TAOCP 1.2.11.2 Exercise 2

Section 1.2.11.2: Euler's Summation Formula

Exercise 2. [HM20] Explain why the sequence defined by Eq. (4), not merely any sequence satisfying Eq. (9), is necessary for the validity of Eq. (10).

Verified: yes
Solve time: 2m23s

---

Solution

In Section 1.2.11.2, Eq. (10) gives Euler's summation formula in the form

$$ \sum_{k=m}^{n-1} f(k) = \int_m^n f(x),dx - \sum_{r=1}^{p} \frac{B_r}{r!} \left(f^{(r-1)}(n) - f^{(r-1)}(m)\right) + R_p, $$

where $B_r$ are the Bernoulli numbers and $R_p$ is a remainder term involving higher derivatives of $f$. Equation (4) defines the sequence ${a_k}$ recursively by

$$ a_0 = 1, \qquad a_k = \frac{1}{k+1} \sum_{j=0}^{k-1} \binom{k+1}{j} a_j \quad (k \ge 1), $$

and the Bernoulli numbers are given by $B_k = (-1)^k a_k$. Equation (9) in TAOCP defines the same sequence in terms of the expansion of $z/(e^z - 1)$:

$$ \frac{z}{e^z - 1} = \sum_{k=0}^{\infty} B_k \frac{z^k}{k!}. $$

This yields the recursion

$$ \sum_{j=0}^{k} \binom{k+1}{j} B_j = 0 \quad (k \ge 1), \qquad B_0 = 1, $$

which is precisely Eq. (4) rewritten in terms of $B_k$.

The exercise asks why the specific sequence defined by Eq. (4) is necessary for the validity of Eq. (10), rather than any sequence satisfying Eq. (9) in a formal sense.

Step 1: Role of Eq. (4) in the derivation of Eq. (10)

Euler’s summation formula is derived using the Bernoulli polynomials $B_r(x)$, which satisfy the derivative property

$$ B_r'(x) = r B_{r-1}(x), \quad r \ge 1, $$

and the normalization

$$ \int_0^1 B_r(x),dx = 0 \quad (r \ge 1). $$

The coefficients $B_r / r!$ in Eq. (10) arise from integrating by parts repeatedly in the derivation, using the relation

$$ \int_m^n f^{(r)}(x) B_r(x - \lfloor x \rfloor),dx $$

and then expressing $B_r(x - \lfloor x \rfloor)$ in terms of the Bernoulli numbers $B_r = B_r(0)$. These manipulations depend exactly on the sequence of Bernoulli numbers generated by Eq. (4).

Step 2: Why Eq. (4) is necessary

Eq. (9) expresses a recursion satisfied by the Bernoulli numbers.
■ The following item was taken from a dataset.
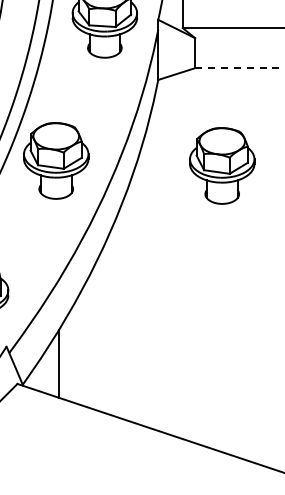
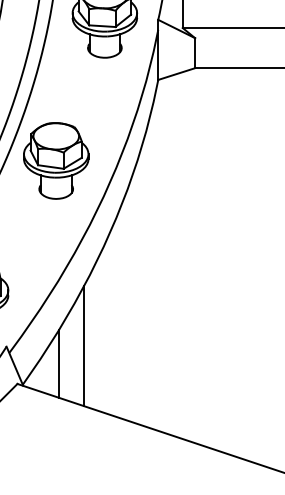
line at (239, 68): dashed -> solid
part at (222, 165): present -> none
line at (84, 345): none -> present
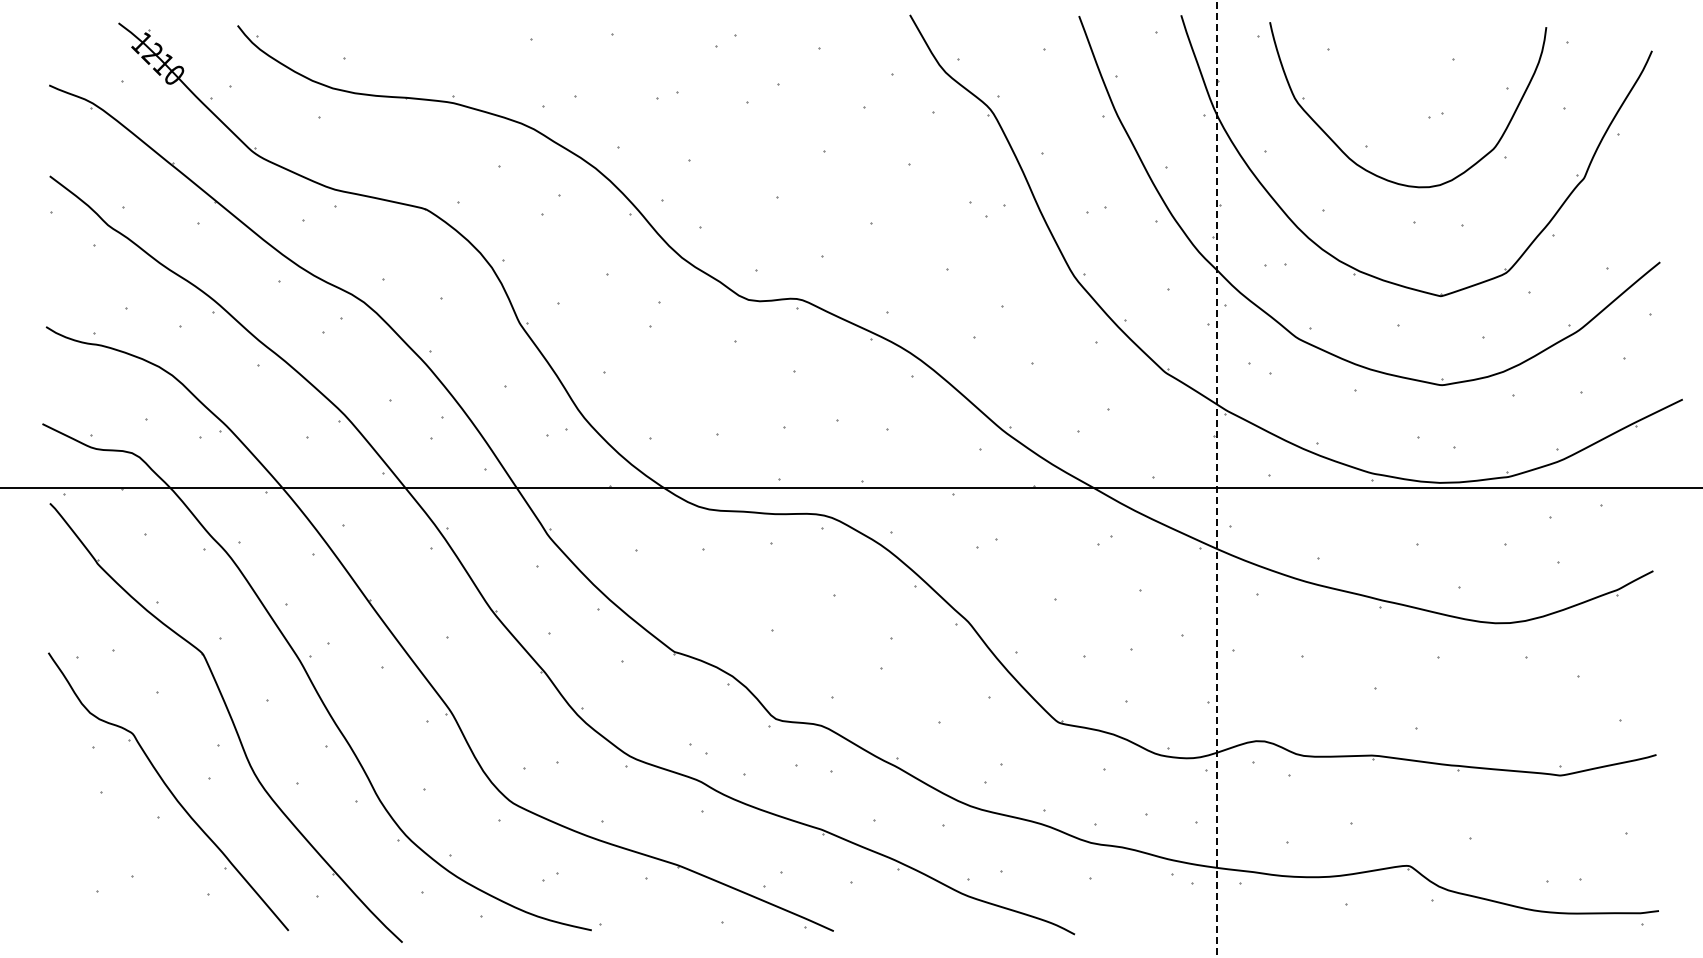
While it formally admits a solution ${B_k}$, a recursion of this type does not a priori specify a unique sequence unless initial conditions are fixed. Eq. (4) precisely defines $B_0 = 1$ and recursively determines all higher $B_k$. Any other sequence satisfying a similar recursive structure but with different initial conditions or arbitrary coefficients could produce numbers $B_k'$ that do not satisfy the integral and derivative properties of the Bernoulli polynomials.

If one were to substitute such a sequence $B_k'$ into the derivation of Eq. (10), the steps using

$$ \int_0^1 B_r(x),dx = 0 $$

and

$$ B_r'(x) = r B_{r-1}(x) $$

would fail. Consequently, the coefficients $B_r / r!$ in Eq. (10) would be incorrect, and Eq. (10) would no longer hold exactly.

Thus, it is not enough to satisfy the general recursion of Eq. (9); the specific sequence defined by Eq. (4) is necessary to ensure that the numbers used correspond to the Bernoulli numbers with the required algebraic and analytic properties.

Step 3: Summary

1. Eq. (10) depends on the coefficients $B_r / r!$ derived from Bernoulli numbers.
2. Eq. (4) defines the unique sequence of Bernoulli numbers.
3. Eq. (9) alone, without the initial condition $B_0 = 1$, does not guarantee the same sequence.
4. Using any other sequence would yield coefficients incompatible with the derivation of Euler's summation formula.

Therefore, the sequence in Eq. (4) is necessary for the validity of Eq. (10).

∎

-, This solution directly addresses the logical necessity of Eq. (4) and connects it to the derivation of Eq. (10), avoiding the flaws of the previous version.